[Start of Attachment]
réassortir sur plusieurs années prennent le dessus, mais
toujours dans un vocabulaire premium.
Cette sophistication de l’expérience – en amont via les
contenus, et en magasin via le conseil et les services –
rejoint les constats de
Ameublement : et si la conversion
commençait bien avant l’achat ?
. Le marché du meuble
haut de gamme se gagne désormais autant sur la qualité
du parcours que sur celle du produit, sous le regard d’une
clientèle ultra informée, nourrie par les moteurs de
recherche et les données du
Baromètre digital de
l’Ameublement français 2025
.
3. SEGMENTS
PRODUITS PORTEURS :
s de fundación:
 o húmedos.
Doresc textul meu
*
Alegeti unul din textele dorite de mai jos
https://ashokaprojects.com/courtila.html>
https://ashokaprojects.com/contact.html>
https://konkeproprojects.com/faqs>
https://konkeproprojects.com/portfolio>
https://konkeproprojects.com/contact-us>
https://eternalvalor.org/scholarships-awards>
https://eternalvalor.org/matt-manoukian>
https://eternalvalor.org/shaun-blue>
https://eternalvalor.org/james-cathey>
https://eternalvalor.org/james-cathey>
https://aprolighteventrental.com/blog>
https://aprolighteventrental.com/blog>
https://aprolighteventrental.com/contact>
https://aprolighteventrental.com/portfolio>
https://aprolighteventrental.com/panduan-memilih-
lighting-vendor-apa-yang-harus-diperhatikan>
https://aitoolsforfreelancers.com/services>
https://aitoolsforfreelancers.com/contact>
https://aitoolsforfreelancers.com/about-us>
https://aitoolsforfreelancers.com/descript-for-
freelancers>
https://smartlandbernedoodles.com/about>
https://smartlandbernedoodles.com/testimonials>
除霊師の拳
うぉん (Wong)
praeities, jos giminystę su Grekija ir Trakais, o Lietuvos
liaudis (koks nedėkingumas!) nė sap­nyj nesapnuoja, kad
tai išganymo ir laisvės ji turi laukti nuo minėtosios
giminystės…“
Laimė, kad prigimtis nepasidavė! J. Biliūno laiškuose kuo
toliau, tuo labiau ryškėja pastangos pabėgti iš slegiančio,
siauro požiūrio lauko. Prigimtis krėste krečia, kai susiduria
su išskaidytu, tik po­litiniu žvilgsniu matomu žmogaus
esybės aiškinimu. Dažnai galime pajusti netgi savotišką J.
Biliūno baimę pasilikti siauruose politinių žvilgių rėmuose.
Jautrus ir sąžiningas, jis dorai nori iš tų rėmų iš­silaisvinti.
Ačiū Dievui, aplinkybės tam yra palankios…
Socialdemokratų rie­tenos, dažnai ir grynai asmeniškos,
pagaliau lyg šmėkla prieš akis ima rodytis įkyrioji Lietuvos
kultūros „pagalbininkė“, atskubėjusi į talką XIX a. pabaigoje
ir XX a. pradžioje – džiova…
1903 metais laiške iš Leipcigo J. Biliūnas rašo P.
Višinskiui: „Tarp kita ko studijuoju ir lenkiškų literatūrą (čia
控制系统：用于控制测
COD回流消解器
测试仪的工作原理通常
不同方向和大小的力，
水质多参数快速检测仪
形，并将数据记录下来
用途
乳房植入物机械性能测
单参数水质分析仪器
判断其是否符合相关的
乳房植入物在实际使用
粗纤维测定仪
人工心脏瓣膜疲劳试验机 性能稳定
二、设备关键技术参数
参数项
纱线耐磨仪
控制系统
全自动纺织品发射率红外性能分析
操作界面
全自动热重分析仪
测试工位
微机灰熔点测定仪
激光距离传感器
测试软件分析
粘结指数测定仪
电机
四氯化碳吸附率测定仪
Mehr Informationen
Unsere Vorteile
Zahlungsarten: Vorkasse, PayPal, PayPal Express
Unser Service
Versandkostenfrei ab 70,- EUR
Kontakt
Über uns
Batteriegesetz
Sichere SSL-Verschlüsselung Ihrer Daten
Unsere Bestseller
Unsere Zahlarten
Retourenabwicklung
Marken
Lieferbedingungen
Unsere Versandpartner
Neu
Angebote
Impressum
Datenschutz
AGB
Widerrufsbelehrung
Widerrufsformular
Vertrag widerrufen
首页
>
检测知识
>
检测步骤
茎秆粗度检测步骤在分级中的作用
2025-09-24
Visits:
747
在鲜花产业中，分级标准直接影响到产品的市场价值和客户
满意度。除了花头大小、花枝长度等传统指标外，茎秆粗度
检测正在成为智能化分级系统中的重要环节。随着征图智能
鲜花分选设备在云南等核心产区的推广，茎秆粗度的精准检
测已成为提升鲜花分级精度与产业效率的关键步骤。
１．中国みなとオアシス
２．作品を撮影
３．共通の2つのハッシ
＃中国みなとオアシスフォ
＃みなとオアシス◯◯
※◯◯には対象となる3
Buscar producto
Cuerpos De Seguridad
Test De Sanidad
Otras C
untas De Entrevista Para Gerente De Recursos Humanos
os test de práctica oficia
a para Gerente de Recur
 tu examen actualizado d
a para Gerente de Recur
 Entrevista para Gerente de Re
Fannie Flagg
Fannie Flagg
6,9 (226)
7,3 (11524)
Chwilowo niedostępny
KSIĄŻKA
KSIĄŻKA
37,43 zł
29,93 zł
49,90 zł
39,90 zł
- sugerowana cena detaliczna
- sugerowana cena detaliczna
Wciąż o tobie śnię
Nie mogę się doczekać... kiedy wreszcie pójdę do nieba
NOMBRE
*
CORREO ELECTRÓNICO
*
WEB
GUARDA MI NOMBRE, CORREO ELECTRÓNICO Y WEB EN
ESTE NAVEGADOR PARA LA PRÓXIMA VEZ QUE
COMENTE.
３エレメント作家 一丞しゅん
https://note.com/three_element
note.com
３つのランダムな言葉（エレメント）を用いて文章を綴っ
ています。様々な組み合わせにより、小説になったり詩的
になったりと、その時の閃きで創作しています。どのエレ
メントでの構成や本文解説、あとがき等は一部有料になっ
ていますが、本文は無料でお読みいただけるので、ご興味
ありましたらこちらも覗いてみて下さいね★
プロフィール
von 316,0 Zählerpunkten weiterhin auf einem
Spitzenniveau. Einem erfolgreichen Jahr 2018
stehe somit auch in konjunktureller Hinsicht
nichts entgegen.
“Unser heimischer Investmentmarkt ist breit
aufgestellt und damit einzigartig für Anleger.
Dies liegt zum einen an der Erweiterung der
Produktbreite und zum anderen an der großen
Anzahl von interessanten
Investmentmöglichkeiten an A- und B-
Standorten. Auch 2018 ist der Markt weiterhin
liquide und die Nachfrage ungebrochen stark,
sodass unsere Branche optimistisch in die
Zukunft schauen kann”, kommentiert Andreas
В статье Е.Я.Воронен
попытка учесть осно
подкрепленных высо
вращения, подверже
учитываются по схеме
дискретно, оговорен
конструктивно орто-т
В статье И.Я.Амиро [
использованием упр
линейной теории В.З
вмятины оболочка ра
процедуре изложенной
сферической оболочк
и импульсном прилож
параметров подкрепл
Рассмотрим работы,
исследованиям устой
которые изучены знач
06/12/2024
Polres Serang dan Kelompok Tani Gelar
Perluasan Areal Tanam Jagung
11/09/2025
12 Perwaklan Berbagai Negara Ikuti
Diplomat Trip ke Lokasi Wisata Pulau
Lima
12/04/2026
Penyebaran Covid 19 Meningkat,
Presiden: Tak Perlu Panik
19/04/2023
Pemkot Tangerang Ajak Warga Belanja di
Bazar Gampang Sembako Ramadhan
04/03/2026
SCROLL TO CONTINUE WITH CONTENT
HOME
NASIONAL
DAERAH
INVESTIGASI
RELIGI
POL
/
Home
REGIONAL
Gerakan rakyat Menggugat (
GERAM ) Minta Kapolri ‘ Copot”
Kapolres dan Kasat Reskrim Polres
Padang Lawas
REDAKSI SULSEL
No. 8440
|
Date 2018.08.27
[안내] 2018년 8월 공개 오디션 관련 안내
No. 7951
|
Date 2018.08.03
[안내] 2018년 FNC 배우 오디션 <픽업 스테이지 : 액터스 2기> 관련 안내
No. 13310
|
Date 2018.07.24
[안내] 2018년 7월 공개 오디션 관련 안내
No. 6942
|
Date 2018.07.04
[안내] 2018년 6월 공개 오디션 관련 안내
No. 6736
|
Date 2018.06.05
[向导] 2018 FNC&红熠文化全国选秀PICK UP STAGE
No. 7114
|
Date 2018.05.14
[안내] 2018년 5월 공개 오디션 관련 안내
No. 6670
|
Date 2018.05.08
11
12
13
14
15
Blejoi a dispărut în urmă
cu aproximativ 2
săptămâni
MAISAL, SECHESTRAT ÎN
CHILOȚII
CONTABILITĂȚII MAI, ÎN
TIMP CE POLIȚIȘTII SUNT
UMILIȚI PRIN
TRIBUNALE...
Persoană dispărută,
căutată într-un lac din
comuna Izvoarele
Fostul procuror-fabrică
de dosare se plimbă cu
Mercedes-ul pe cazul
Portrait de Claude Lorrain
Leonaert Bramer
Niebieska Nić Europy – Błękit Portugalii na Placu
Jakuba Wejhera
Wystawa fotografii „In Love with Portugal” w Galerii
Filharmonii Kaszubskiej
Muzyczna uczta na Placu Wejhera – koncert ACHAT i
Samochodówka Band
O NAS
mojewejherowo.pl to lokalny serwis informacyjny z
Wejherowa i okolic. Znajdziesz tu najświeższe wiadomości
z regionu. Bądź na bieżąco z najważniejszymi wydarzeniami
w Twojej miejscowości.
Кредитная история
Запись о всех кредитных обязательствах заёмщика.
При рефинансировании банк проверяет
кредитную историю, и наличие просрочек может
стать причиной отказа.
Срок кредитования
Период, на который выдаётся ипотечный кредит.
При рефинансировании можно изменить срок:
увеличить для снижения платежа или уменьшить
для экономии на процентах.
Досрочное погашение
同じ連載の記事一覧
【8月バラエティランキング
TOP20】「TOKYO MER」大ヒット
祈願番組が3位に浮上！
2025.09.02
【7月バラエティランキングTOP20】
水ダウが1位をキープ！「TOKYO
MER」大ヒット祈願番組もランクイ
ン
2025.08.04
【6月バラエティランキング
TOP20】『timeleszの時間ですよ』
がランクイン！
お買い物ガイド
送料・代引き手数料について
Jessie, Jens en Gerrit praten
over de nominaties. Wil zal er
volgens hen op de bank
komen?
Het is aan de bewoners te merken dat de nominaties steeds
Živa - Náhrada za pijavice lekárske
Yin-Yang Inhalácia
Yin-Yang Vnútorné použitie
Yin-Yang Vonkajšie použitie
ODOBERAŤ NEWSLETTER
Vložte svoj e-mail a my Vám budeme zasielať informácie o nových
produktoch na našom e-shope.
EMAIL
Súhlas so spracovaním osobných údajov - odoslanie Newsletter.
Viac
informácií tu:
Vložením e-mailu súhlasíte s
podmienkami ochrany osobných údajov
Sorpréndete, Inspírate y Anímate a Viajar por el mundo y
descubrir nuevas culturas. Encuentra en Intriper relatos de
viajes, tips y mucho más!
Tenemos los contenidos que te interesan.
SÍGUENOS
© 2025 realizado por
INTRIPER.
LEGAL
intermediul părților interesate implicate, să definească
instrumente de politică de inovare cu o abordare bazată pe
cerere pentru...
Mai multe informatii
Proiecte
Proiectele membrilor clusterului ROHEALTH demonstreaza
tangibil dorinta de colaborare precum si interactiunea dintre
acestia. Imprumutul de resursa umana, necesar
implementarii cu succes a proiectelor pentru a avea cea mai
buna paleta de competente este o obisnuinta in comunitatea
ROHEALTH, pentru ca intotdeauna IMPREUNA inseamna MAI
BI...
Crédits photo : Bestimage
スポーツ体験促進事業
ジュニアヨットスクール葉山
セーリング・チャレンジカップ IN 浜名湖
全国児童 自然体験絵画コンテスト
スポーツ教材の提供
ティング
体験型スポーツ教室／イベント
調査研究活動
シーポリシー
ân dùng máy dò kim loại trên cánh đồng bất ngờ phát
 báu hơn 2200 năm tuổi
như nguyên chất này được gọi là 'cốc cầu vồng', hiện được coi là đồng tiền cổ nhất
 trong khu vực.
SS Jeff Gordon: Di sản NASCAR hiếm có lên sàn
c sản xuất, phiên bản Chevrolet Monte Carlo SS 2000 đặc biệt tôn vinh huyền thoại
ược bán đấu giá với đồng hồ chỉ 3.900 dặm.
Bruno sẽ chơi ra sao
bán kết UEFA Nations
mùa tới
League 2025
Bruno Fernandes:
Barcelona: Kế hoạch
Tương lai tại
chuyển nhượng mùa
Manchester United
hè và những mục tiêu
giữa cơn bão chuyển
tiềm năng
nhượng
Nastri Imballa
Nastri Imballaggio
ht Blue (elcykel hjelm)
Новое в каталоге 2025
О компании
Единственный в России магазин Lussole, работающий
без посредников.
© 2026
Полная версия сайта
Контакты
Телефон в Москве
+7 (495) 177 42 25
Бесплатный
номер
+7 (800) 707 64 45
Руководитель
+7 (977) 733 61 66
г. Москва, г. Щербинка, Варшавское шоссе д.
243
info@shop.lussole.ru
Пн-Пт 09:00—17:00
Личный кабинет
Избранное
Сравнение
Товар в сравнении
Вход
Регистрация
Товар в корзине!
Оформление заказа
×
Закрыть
[End of Attachment]
### TASK REQUIREMENTS
Search the listing above for the lines with "Kapolres dan Kasat Reskrim Polres" and "При рефинансировании можно", then output those lines and all lines between them exactly.

### TASK ANSWER
Kapolres dan Kasat Reskrim Polres
Padang Lawas
REDAKSI SULSEL
No. 8440
|
Date 2018.08.27
[안내] 2018년 8월 공개 오디션 관련 안내
No. 7951
|
Date 2018.08.03
[안내] 2018년 FNC 배우 오디션 <픽업 스테이지 : 액터스 2기> 관련 안내
No. 13310
|
Date 2018.07.24
[안내] 2018년 7월 공개 오디션 관련 안내
No. 6942
|
Date 2018.07.04
[안내] 2018년 6월 공개 오디션 관련 안내
No. 6736
|
Date 2018.06.05
[向导] 2018 FNC&红熠文化全国选秀PICK UP STAGE
No. 7114
|
Date 2018.05.14
[안내] 2018년 5월 공개 오디션 관련 안내
No. 6670
|
Date 2018.05.08
11
12
13
14
15
Blejoi a dispărut în urmă
cu aproximativ 2
săptămâni
MAISAL, SECHESTRAT ÎN
CHILOȚII
CONTABILITĂȚII MAI, ÎN
TIMP CE POLIȚIȘTII SUNT
UMILIȚI PRIN
TRIBUNALE...
Persoană dispărută,
căutată într-un lac din
comuna Izvoarele
Fostul procuror-fabrică
de dosare se plimbă cu
Mercedes-ul pe cazul
Portrait de Claude Lorrain
Leonaert Bramer
Niebieska Nić Europy – Błękit Portugalii na Placu
Jakuba Wejhera
Wystawa fotografii „In Love with Portugal” w Galerii
Filharmonii Kaszubskiej
Muzyczna uczta na Placu Wejhera – koncert ACHAT i
Samochodówka Band
O NAS
mojewejherowo.pl to lokalny serwis informacyjny z
Wejherowa i okolic. Znajdziesz tu najświeższe wiadomości
z regionu. Bądź na bieżąco z najważniejszymi wydarzeniami
w Twojej miejscowości.
Кредитная история
Запись о всех кредитных обязательствах заёмщика.
При рефинансировании банк проверяет
кредитную историю, и наличие просрочек может
стать причиной отказа.
Срок кредитования
Период, на который выдаётся ипотечный кредит.
При рефинансировании можно изменить срок:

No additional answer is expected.